**Task item**
Exclude the pictures; give every entry again exactly as written.

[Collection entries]

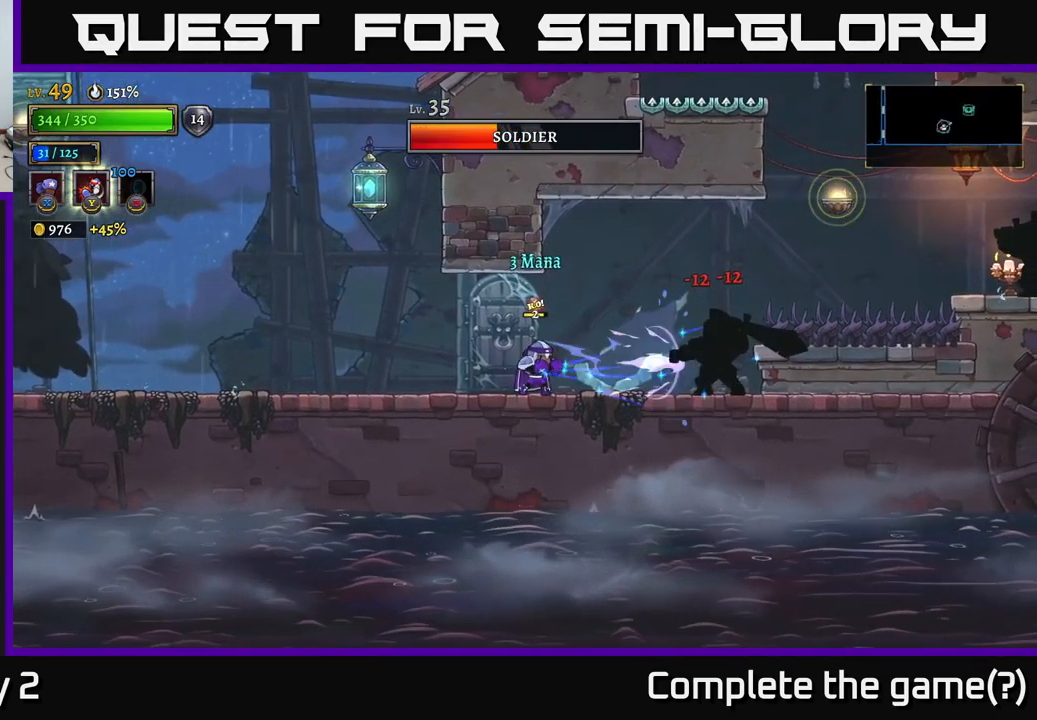
{"buttons": [], "left_stick": "left", "right_stick": "center", "events": [[383, "X", "up"], [433, "left_stick", "left"]]}
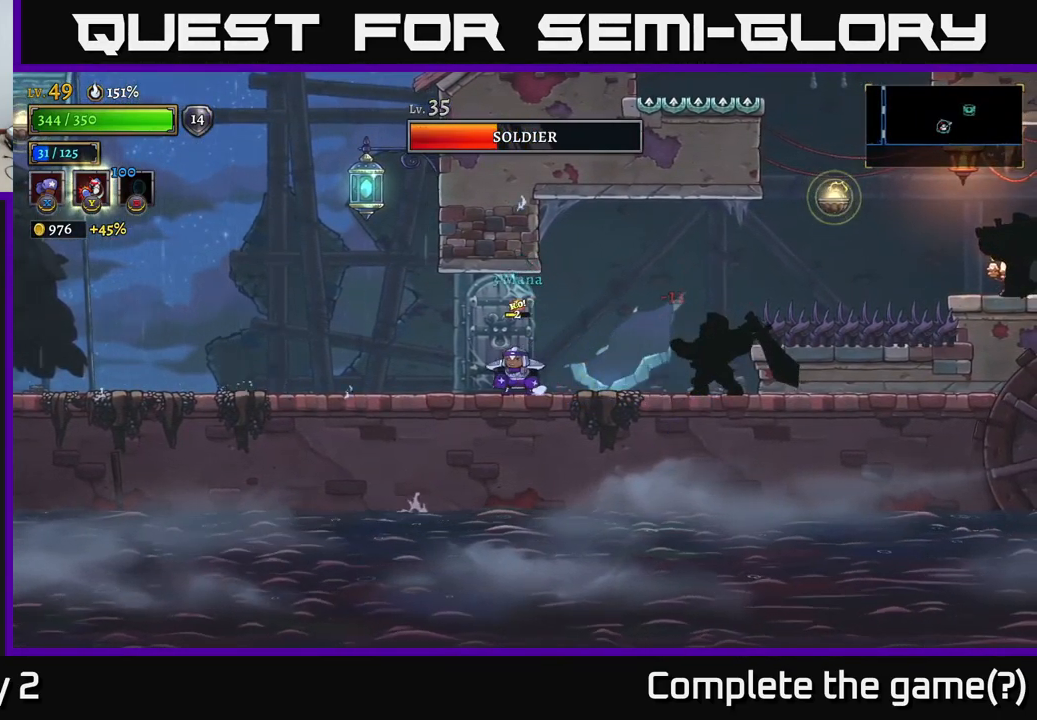
{"buttons": [], "left_stick": "right", "right_stick": "center", "events": [[417, "left_stick", "right"]]}
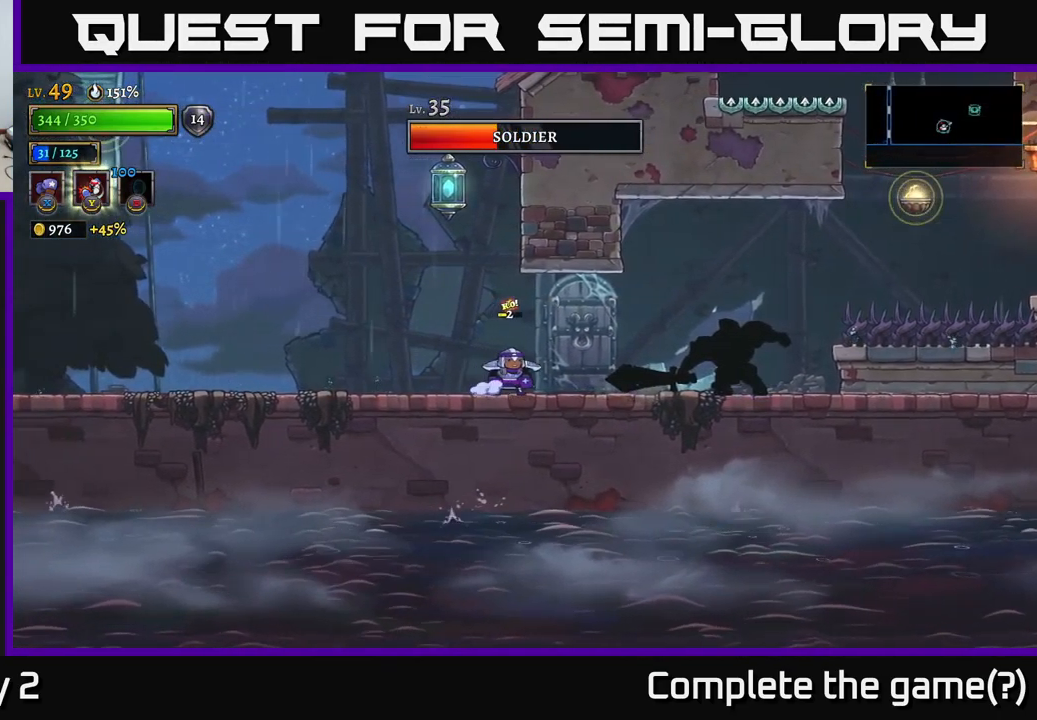
{"buttons": [], "left_stick": "up-right", "right_stick": "center", "events": [[499, "left_stick", "up-right"]]}
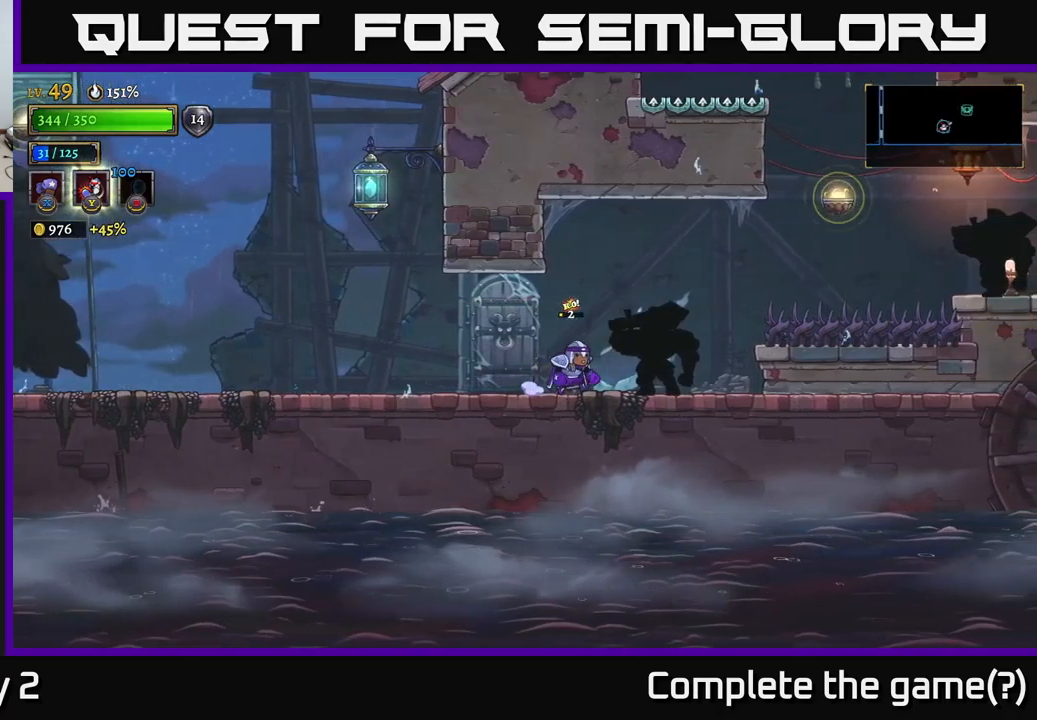
{"buttons": [], "left_stick": "center", "right_stick": "center", "events": [[34, "X", "down"], [84, "X", "up"], [417, "left_stick", "center"]]}
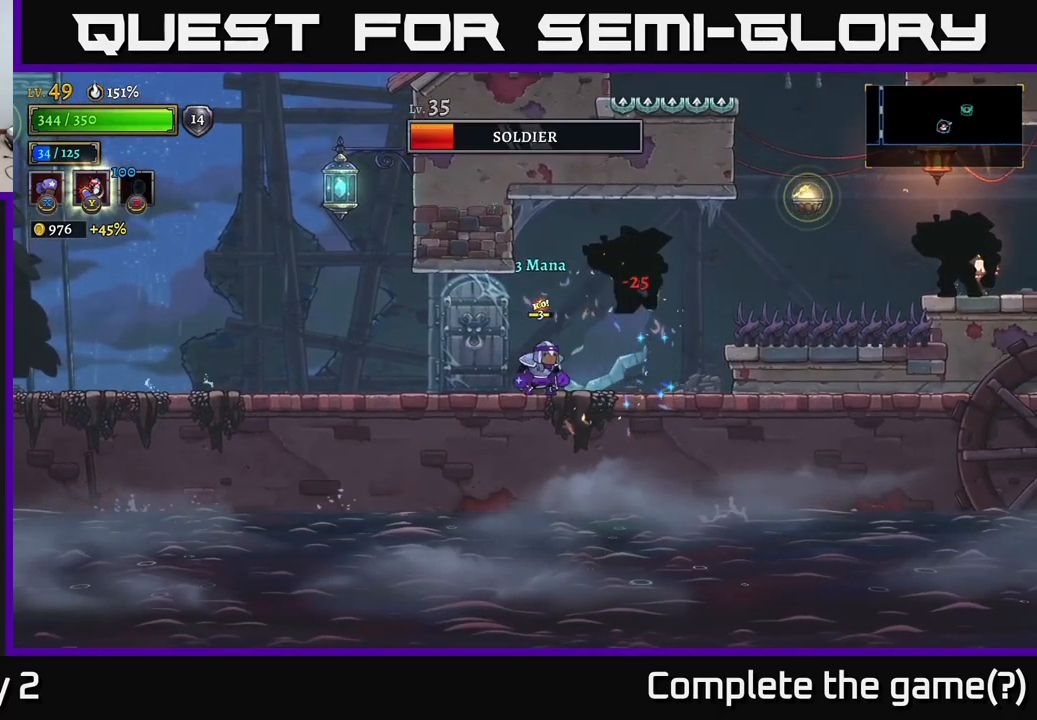
{"buttons": ["X"], "left_stick": "center", "right_stick": "center", "events": [[50, "X", "down"], [84, "left_stick", "right"], [267, "left_stick", "center"]]}
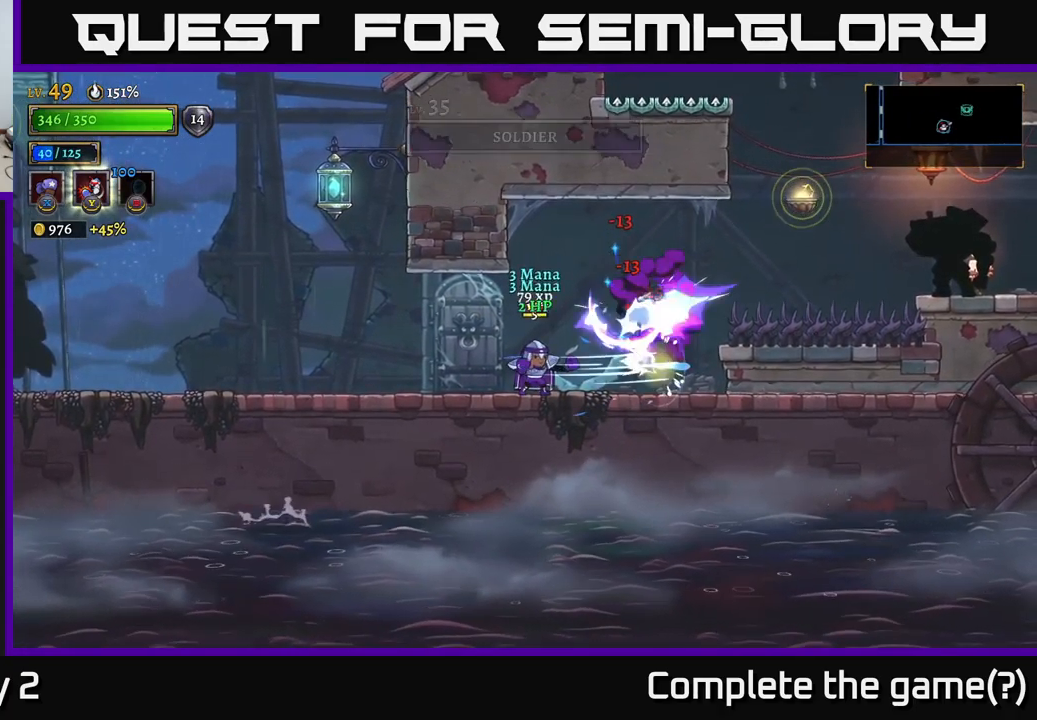
{"buttons": [], "left_stick": "right", "right_stick": "center", "events": [[434, "X", "up"], [450, "left_stick", "right"]]}
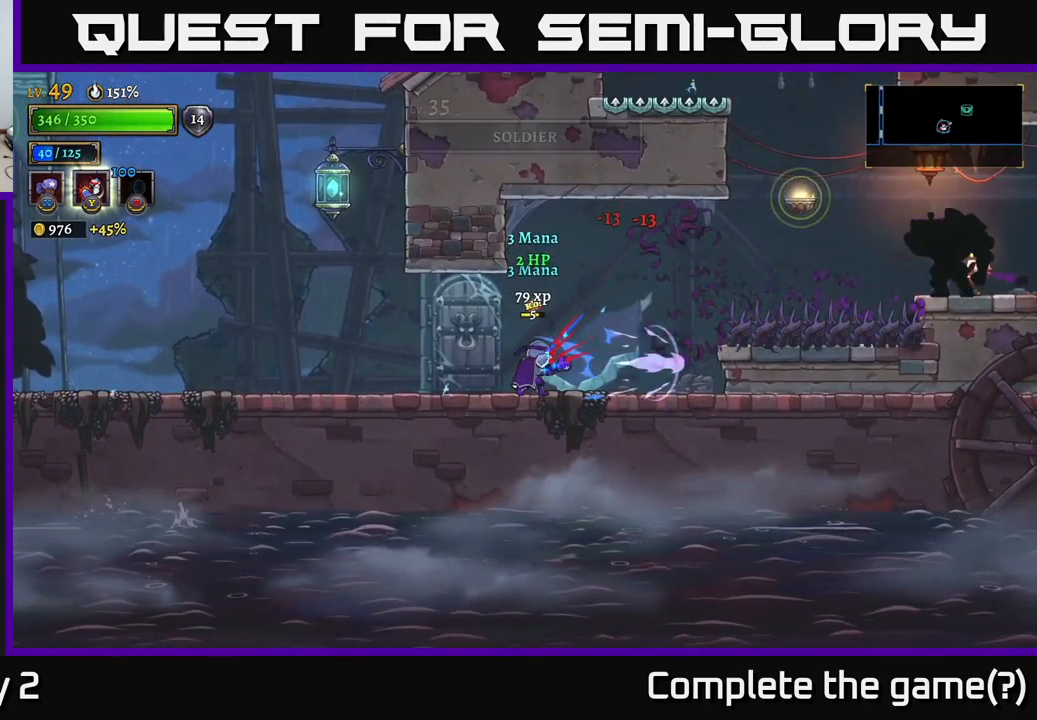
{"buttons": ["A"], "left_stick": "right", "right_stick": "center", "events": [[484, "A", "down"]]}
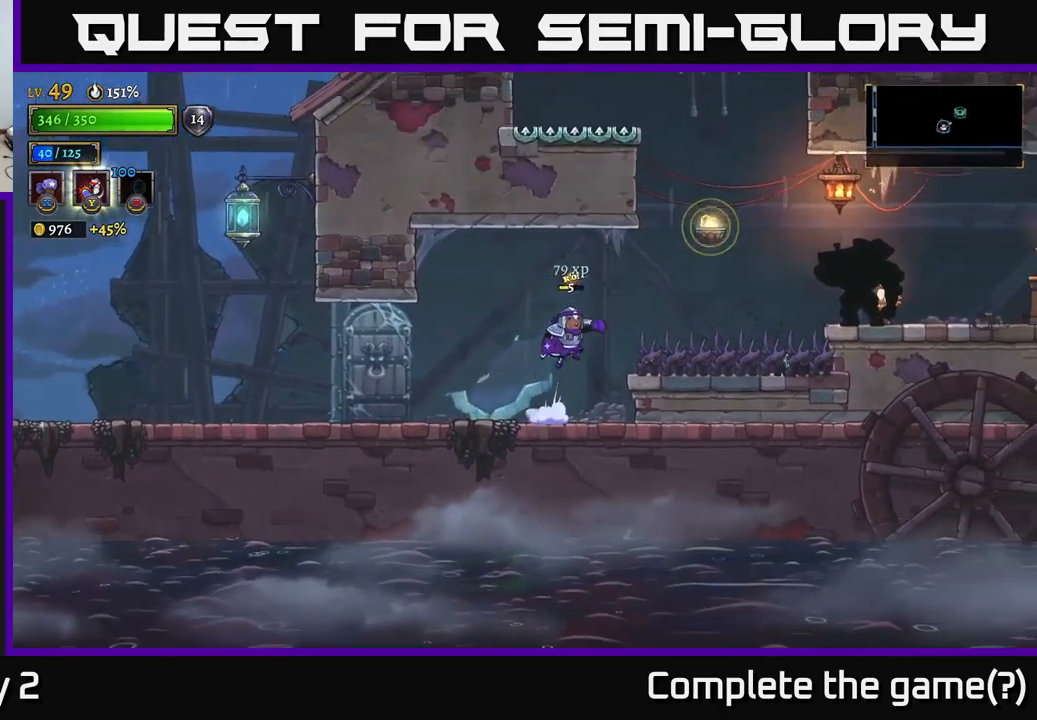
{"buttons": ["X"], "left_stick": "right", "right_stick": "center", "events": [[450, "A", "up"], [450, "X", "down"]]}
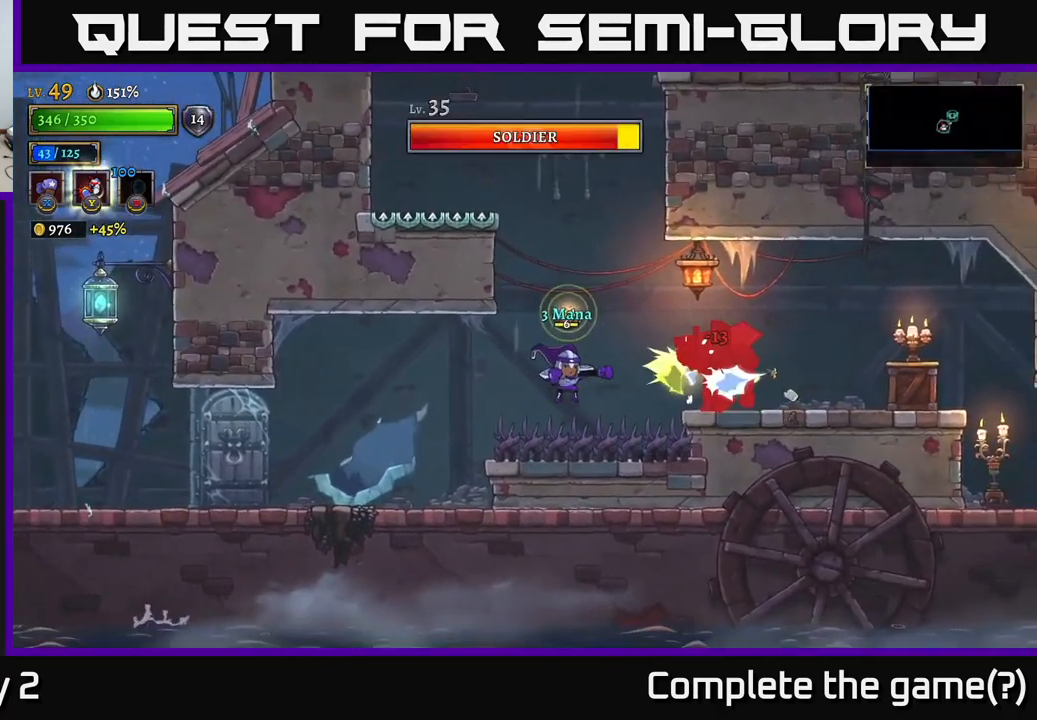
{"buttons": ["L2", "R2"], "left_stick": "left", "right_stick": "center", "events": [[84, "left_stick", "up-left"], [250, "left_stick", "left"], [367, "X", "up"], [400, "R2", "down"], [450, "L2", "down"]]}
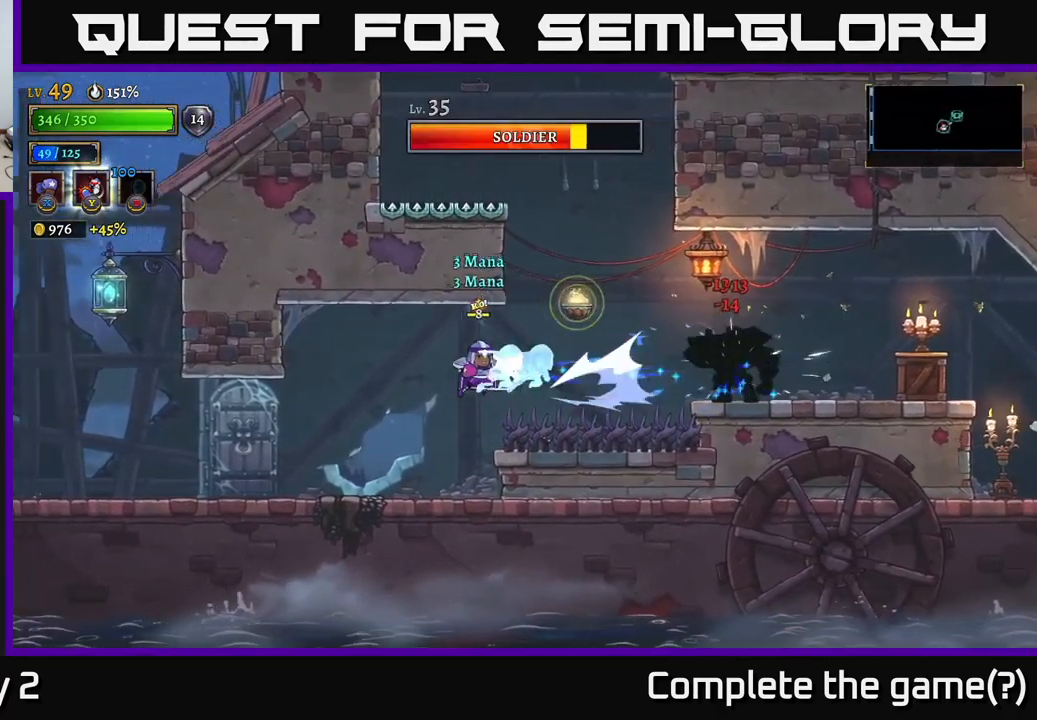
{"buttons": ["X"], "left_stick": "right", "right_stick": "center", "events": [[17, "R2", "up"], [167, "L2", "up"], [234, "left_stick", "right"], [434, "X", "down"]]}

**Problem solution**
{"buttons": [], "left_stick": "left", "right_stick": "center", "events": [[383, "X", "up"], [433, "left_stick", "left"]]}
{"buttons": [], "left_stick": "right", "right_stick": "center", "events": [[417, "left_stick", "right"]]}
{"buttons": [], "left_stick": "up-right", "right_stick": "center", "events": [[499, "left_stick", "up-right"]]}
{"buttons": [], "left_stick": "center", "right_stick": "center", "events": [[34, "X", "down"], [84, "X", "up"], [417, "left_stick", "center"]]}
{"buttons": ["X"], "left_stick": "center", "right_stick": "center", "events": [[50, "X", "down"], [84, "left_stick", "right"], [267, "left_stick", "center"]]}
{"buttons": [], "left_stick": "right", "right_stick": "center", "events": [[434, "X", "up"], [450, "left_stick", "right"]]}
{"buttons": ["A"], "left_stick": "right", "right_stick": "center", "events": [[484, "A", "down"]]}
{"buttons": ["X"], "left_stick": "right", "right_stick": "center", "events": [[450, "A", "up"], [450, "X", "down"]]}
{"buttons": ["L2", "R2"], "left_stick": "left", "right_stick": "center", "events": [[84, "left_stick", "up-left"], [250, "left_stick", "left"], [367, "X", "up"], [400, "R2", "down"], [450, "L2", "down"]]}
{"buttons": ["X"], "left_stick": "right", "right_stick": "center", "events": [[17, "R2", "up"], [167, "L2", "up"], [234, "left_stick", "right"], [434, "X", "down"]]}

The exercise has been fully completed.